Fault Line Review

Rating:

Fault Line is short, beautiful and clever. An example of top notch artistic design, and an excellent way to waste thirty minutes.

Additional Info

DeveloperNitrome
GenrePuzzle, Platformer
PlatformsWindows XP, Windows Vista, Windows 7
EngineFlash
FilesizeN/A MB
Webpagehttp://www.nitrome.com/games/faultline/

Full Review

Fault Line, like most Nitrome games, is really pretty. The main character is colourful and expressive, and the environments are simultaneously whimsical, industrial, and easy to interpret. The game's look never really changes through it's relatively brief play time, but there's a real artistic skill on display here.

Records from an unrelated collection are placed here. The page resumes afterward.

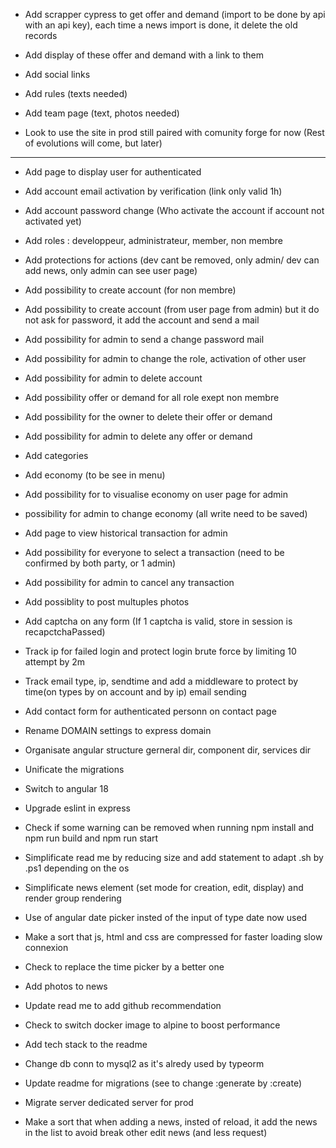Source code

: - Add scrapper cypress to get offer and demand (import to be done by api with an api key), each time a news import is done, it delete the old records

- Add display of these offer and demand with a link to them

- Add social links

- Add rules (texts needed)

- Add team page (text, photos needed)

- Look to use the site in prod still paired with comunity forge for now (Rest of evolutions will come, but later)

-------------------------------------

- Add page to display user for authenticated

- Add account email activation by verification (link only valid 1h)

- Add account password change (Who activate the account if account not activated yet)

- Add roles : developpeur, administrateur, member, non membre

- Add protections for actions (dev cant be removed, only admin/ dev can add news, only admin can see user page)

- Add possibility to create account (for non membre)

- Add possibility to create account (from user page from admin) but it do not ask for password, it add the account and send a mail
 
- Add possibility for admin to send a change password mail

- Add possibility for admin to change the role, activation of other user

- Add possibility for admin to delete account

- Add possibility offer or demand for all role exept non membre

- Add possibility for the owner to delete their offer or demand

- Add possibility for admin to delete any offer or demand

- Add categories

- Add economy (to be see in menu)

- Add possibility for to visualise economy on user page for admin

- possibility for admin to change economy (all write need to be saved)

- Add page to view historical transaction for admin

- Add possibility for everyone to select a transaction (need to be confirmed by both party, or 1 admin)

- Add possibility for admin to cancel any transaction

- Add possiblity to post multuples photos

- Add captcha on any form (If 1 captcha is valid, store in session is recapctchaPassed)

- Track ip for failed login and protect login brute force by limiting 10 attempt by 2m

- Track email type, ip, sendtime and add a middleware to protect by time(on types by on account and by ip) email sending

- Add contact form for authenticated personn on contact page

- Rename DOMAIN settings to express domain

- Organisate angular structure gerneral dir, component dir, services dir

- Unificate the migrations

- Switch to angular 18

- Upgrade eslint in express

- Check if some warning can be removed when running npm install and npm run build and npm run start

- Simplificate read me by reducing size and add statement to adapt .sh by .ps1 depending on the os

- Simplificate news element (set mode for creation, edit, display) and render group rendering

- Use of angular date picker insted of the input of type date now used

- Make a sort that js, html and css are compressed for faster loading slow connexion

- Check to replace the time picker by a better one

- Add photos to news

- Update read me to add github recommendation

- Check to switch docker image to alpine to boost performance

- Add tech stack to the readme

- Change db conn to mysql2 as it's alredy used by typeorm

- Update readme for migrations (see to change :generate by :create)

- Migrate server dedicated server for prod

- Make a sort that when adding a news, insted of reload, it add the news in the list to avoid break other edit news (and less request)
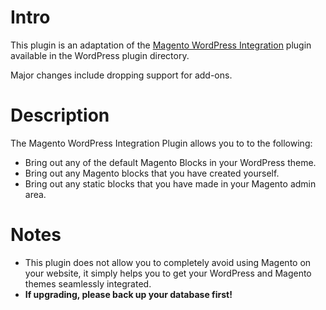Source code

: Intro
===========
This plugin is an adaptation of the [Magento WordPress Integration](https://en-gb.wordpress.org/plugins/magento-wordpress-integration/) plugin available in the WordPress plugin directory.

Major changes include dropping support for add-ons.

Description
===========

The Magento WordPress Integration Plugin allows you to to the following:

*   Bring out any of the default Magento Blocks in your WordPress theme.
*   Bring out any Magento blocks that you have created yourself.
*   Bring out any static blocks that you have made in your Magento admin area.

Notes
=====

*	This plugin does not allow you to completely avoid using Magento on your website, it simply helps you to get your WordPress and Magento themes seamlessly integrated.
*	**If upgrading, please back up your database first!**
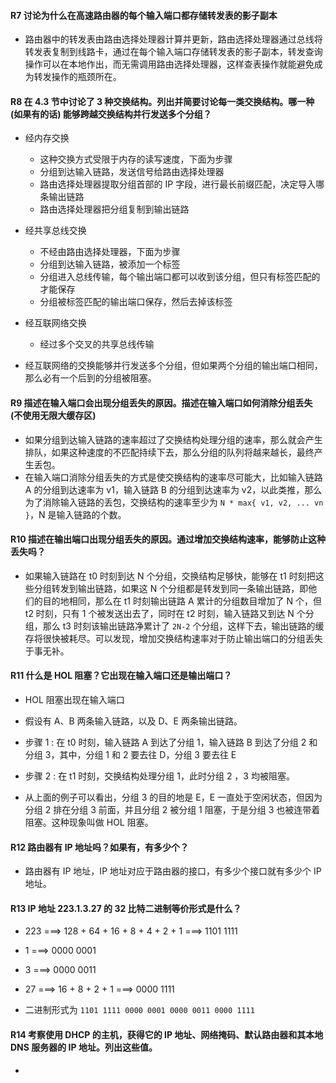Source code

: #### R7 讨论为什么在高速路由器的每个输入端口都存储转发表的影子副本

  * 路由器中的转发表由路由选择处理器计算并更新，路由选择处理器通过总线将转发表复制到线路卡，通过在每个输入端口存储转发表的影子副本，转发查询操作可以在本地作出，而无需调用路由选择处理器，这样查表操作就能避免成为转发操作的瓶颈所在。

#### R8 在 4.3 节中讨论了 3 种交换结构。列出并简要讨论每一类交换结构。哪一种 (如果有的话) 能够跨越交换结构并行发送多个分组？

  * 经内存交换
  	 * 这种交换方式受限于内存的读写速度，下面为步骤
  	 * 分组到达输入链路，发送信号给路由选择处理器
  	 * 路由选择处理器提取分组首部的 IP 字段，进行最长前缀匹配，决定导入哪条输出链路
  	 * 路由选择处理器把分组复制到输出链路

  * 经共享总线交换
  	* 不经由路由选择处理器，下面为步骤
  	* 分组到达输入链路，被添加一个标签
  	* 分组进入总线传输，每个输出端口都可以收到该分组，但只有标签匹配的才能保存
  	* 分组被标签匹配的输出端口保存，然后去掉该标签

  * 经互联网络交换
  	* 经过多个交叉的共享总线传输
  	
  * 经互联网络的交换能够并行发送多个分组，但如果两个分组的输出端口相同，那么必有一个后到的分组被阻塞。
  
 #### R9 描述在输入端口会出现分组丢失的原因。描述在输入端口如何消除分组丢失 (不使用无限大缓存区)
 
   * 如果分组到达输入链路的速率超过了交换结构处理分组的速率，那么就会产生排队，如果这种速度的不匹配持续下去，那么分组的队列将越来越长，最终产生丢包。
   * 在输入端口消除分组丢失的方式是使交换结构的速率尽可能大，比如输入链路 A 的分组到达速率为 v1，输入链路 B 的分组到达速率为 v2，以此类推，那么为了消除输入链路的丢包，交换结构的速率至少为 `N * max{ v1, v2, ... vn }`，N 是输入链路的个数。

#### R10 描述在输出端口出现分组丢失的原因。通过增加交换结构速率，能够防止这种丢失吗？

  * 如果输入链路在 t0 时刻到达 N 个分组，交换结构足够快，能够在 t1 时刻把这些分组转发到输出链路，如果这 N 个分组都是转发到同一条输出链路，即他们的目的地相同，那么在 t1 时刻输出链路 A 累计的分组数目增加了 N 个，但 t2 时刻，只有 1 个被发送出去了，同时在 t2 时刻，输入链路又到达 N 个分组，那么 t3 时刻该输出链路净累计了 `2N-2` 个分组，这样下去，输出链路的缓存将很快被耗尽。可以发现，增加交换结构速率对于防止输出端口的分组丢失于事无补。
  
#### R11 什么是 HOL 阻塞？它出现在输入端口还是输出端口？

  * HOL 阻塞出现在输入端口
  
  * 假设有 A、B 两条输入链路，以及 D、E 两条输出链路。
  * 步骤 1 : 在 t0 时刻，输入链路 A 到达了分组 1，输入链路 B 到达了分组 2 和分组 3，其中，分组 1 和 2 要去往 D，分组 3 要去往 E 
  * 步骤 2 : 在 t1 时刻，交换结构处理分组 1，此时分组 2 ，3 均被阻塞。
  * 从上面的例子可以看出，分组 3 的目的地是 E，E 一直处于空闲状态，但因为分组 2 排在分组 3 前面，并且分组 2 被分组 1 阻塞，于是分组 3 也被连带着阻塞。这种现象叫做 HOL 阻塞。
  
#### R12 路由器有 IP 地址吗？如果有，有多少个？

  * 路由器有 IP 地址，IP 地址对应于路由器的接口，有多少个接口就有多少个 IP 地址。

#### R13 IP 地址 223.1.3.27 的 32 比特二进制等价形式是什么？

  * 223 ===> 128 + 64 + 16 + 8 + 4 + 2 + 1 ===> 1101 1111

  * 1 ===> 0000 0001

  * 3 ===> 0000 0011 

  * 27 ===> 16 + 8 + 2 + 1 ===> 0000 1111

  * 二进制形式为 `1101 1111 0000 0001 0000 0011 0000 1111`

#### R14 考察使用 DHCP 的主机，获得它的 IP 地址、网络掩码、默认路由器和其本地 DNS 服务器的 IP 地址。列出这些值。

  *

The rest of the game is a perfectly competent puzzle platformer, but it's the pixel work that's simply exceptional.

What's more, the game involves some seriously crazy level-morphing mechanics, and still manages to look pretty excellent. I'm not sure how they did it. Probably some kind of black magic (though don't quote me on that!).

The central conceit is that you can drag together 'nodes' placed throughout the environment, which snap together and change the level drastically in the process. The player moves through the environment as it appears, in all it's crazy disjointed wonder, with inanimate objects behaving as if nothing has happened. It's a mechanic that can't really be explained in words, but once you've played it it makes perfect sense, and becomes very easy to manipulate.

It's also a mechanic that never really becomes annoying or frustrating since there are plenty of checkpoints, and none of the puzzles are too difficult. The best challenges in the game ask the player to do something clever to the environment to proceed. The worst levels are linear, and can be solved by just jamming the first two nodes you find together.

Aside from a that there's not much to say. It looks great, plays great, has some devilishly clever puzzles, and is pretty short. There are definitely worse ways to spend your time, so why not check it out?